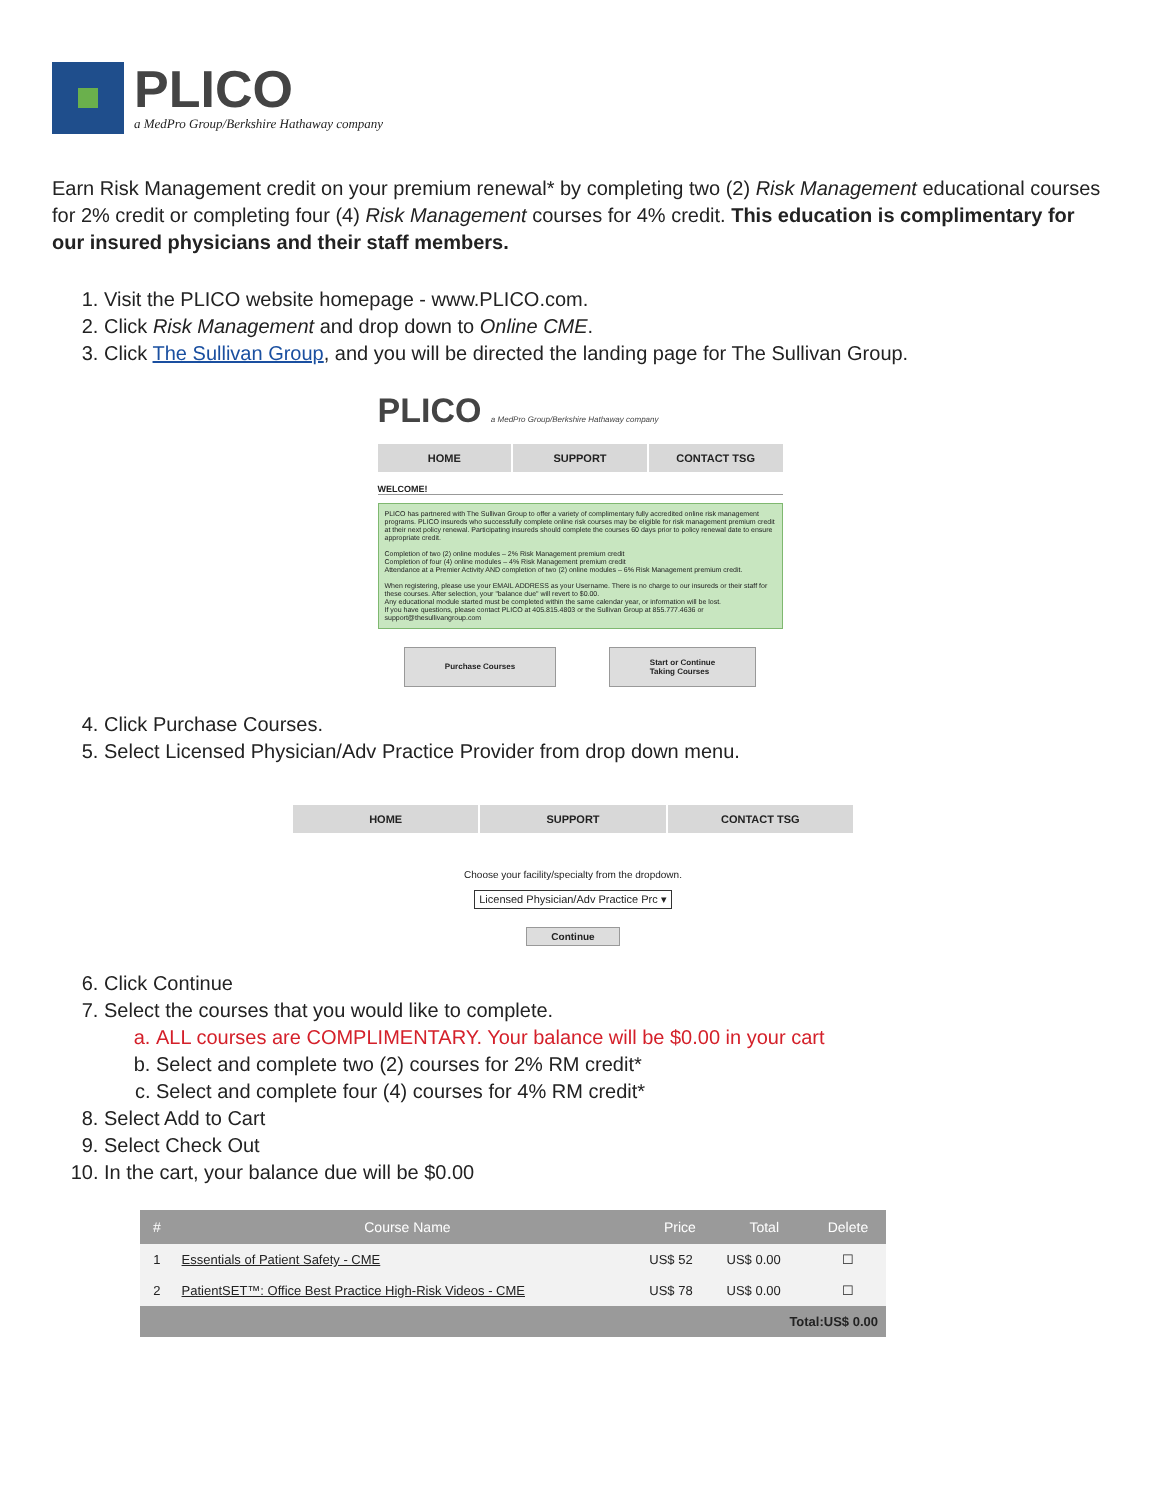PLICO
a MedPro Group/Berkshire Hathaway company
Earn Risk Management credit on your premium renewal* by completing two (2) Risk Management educational courses for 2% credit or completing four (4) Risk Management courses for 4% credit. This education is complimentary for our insured physicians and their staff members.
1. Visit the PLICO website homepage - www.PLICO.com.
2. Click Risk Management and drop down to Online CME.
3. Click The Sullivan Group, and you will be directed the landing page for The Sullivan Group.
PLICO a MedPro Group/Berkshire Hathaway company
HOME SUPPORT CONTACT TSG
WELCOME!
PLICO has partnered with The Sullivan Group to offer a variety of complimentary fully accredited online risk management programs. PLICO insureds who successfully complete online risk courses may be eligible for risk management premium credit at their next policy renewal. Participating insureds should complete the courses 60 days prior to policy renewal date to ensure appropriate credit.
Completion of two (2) online modules – 2% Risk Management premium credit
Completion of four (4) online modules – 4% Risk Management premium credit
Attendance at a Premier Activity AND completion of two (2) online modules – 6% Risk Management premium credit.
When registering, please use your EMAIL ADDRESS as your Username. There is no charge to our insureds or their staff for these courses. After selection, your "balance due" will revert to $0.00.
Any educational module started must be completed within the same calendar year, or information will be lost.
If you have questions, please contact PLICO at 405.815.4803 or the Sullivan Group at 855.777.4636 or support@thesullivangroup.com
Purchase Courses
Start or Continue
Taking Courses
4. Click Purchase Courses.
5. Select Licensed Physician/Adv Practice Provider from drop down menu.
HOME SUPPORT CONTACT TSG
Choose your facility/specialty from the dropdown.
Licensed Physician/Adv Practice Prc ▾
Continue
6. Click Continue
7. Select the courses that you would like to complete.
a. ALL courses are COMPLIMENTARY. Your balance will be $0.00 in your cart
b. Select and complete two (2) courses for 2% RM credit*
c. Select and complete four (4) courses for 4% RM credit*
8. Select Add to Cart
9. Select Check Out
10. In the cart, your balance due will be $0.00
| # | Course Name | Price | Total | Delete |
| --- | --- | --- | --- | --- |
| 1 | Essentials of Patient Safety - CME | US$ 52 | US$ 0.00 | ☐ |
| 2 | PatientSET™: Office Best Practice High-Risk Videos - CME | US$ 78 | US$ 0.00 | ☐ |
| Total:US$ 0.00 | | | | |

______

WHAT IS REQUIRED
Since only the text is needed, retype the data above exactly and omit the pictures.

RESULT BELOW
PLICO
a MedPro Group/Berkshire Hathaway company
Earn Risk Management credit on your premium renewal* by completing two (2) Risk Management educational courses for 2% credit or completing four (4) Risk Management courses for 4% credit. This education is complimentary for our insured physicians and their staff members.
1. Visit the PLICO website homepage - www.PLICO.com.
2. Click Risk Management and drop down to Online CME.
3. Click The Sullivan Group, and you will be directed the landing page for The Sullivan Group.
PLICO a MedPro Group/Berkshire Hathaway company
HOME SUPPORT CONTACT TSG
WELCOME!
PLICO has partnered with The Sullivan Group to offer a variety of complimentary fully accredited online risk management programs. PLICO insureds who successfully complete online risk courses may be eligible for risk management premium credit at their next policy renewal. Participating insureds should complete the courses 60 days prior to policy renewal date to ensure appropriate credit.
Completion of two (2) online modules – 2% Risk Management premium credit
Completion of four (4) online modules – 4% Risk Management premium credit
Attendance at a Premier Activity AND completion of two (2) online modules – 6% Risk Management premium credit.
When registering, please use your EMAIL ADDRESS as your Username. There is no charge to our insureds or their staff for these courses. After selection, your "balance due" will revert to $0.00.
Any educational module started must be completed within the same calendar year, or information will be lost.
If you have questions, please contact PLICO at 405.815.4803 or the Sullivan Group at 855.777.4636 or support@thesullivangroup.com
Purchase Courses
Start or Continue
Taking Courses
4. Click Purchase Courses.
5. Select Licensed Physician/Adv Practice Provider from drop down menu.
HOME SUPPORT CONTACT TSG
Choose your facility/specialty from the dropdown.
Licensed Physician/Adv Practice Prc ▾
Continue
6. Click Continue
7. Select the courses that you would like to complete.
a. ALL courses are COMPLIMENTARY. Your balance will be $0.00 in your cart
b. Select and complete two (2) courses for 2% RM credit*
c. Select and complete four (4) courses for 4% RM credit*
8. Select Add to Cart
9. Select Check Out
10. In the cart, your balance due will be $0.00
| # | Course Name | Price | Total | Delete |
| --- | --- | --- | --- | --- |
| 1 | Essentials of Patient Safety - CME | US$ 52 | US$ 0.00 | ☐ |
| 2 | PatientSET™: Office Best Practice High-Risk Videos - CME | US$ 78 | US$ 0.00 | ☐ |
| Total:US$ 0.00 | | | | |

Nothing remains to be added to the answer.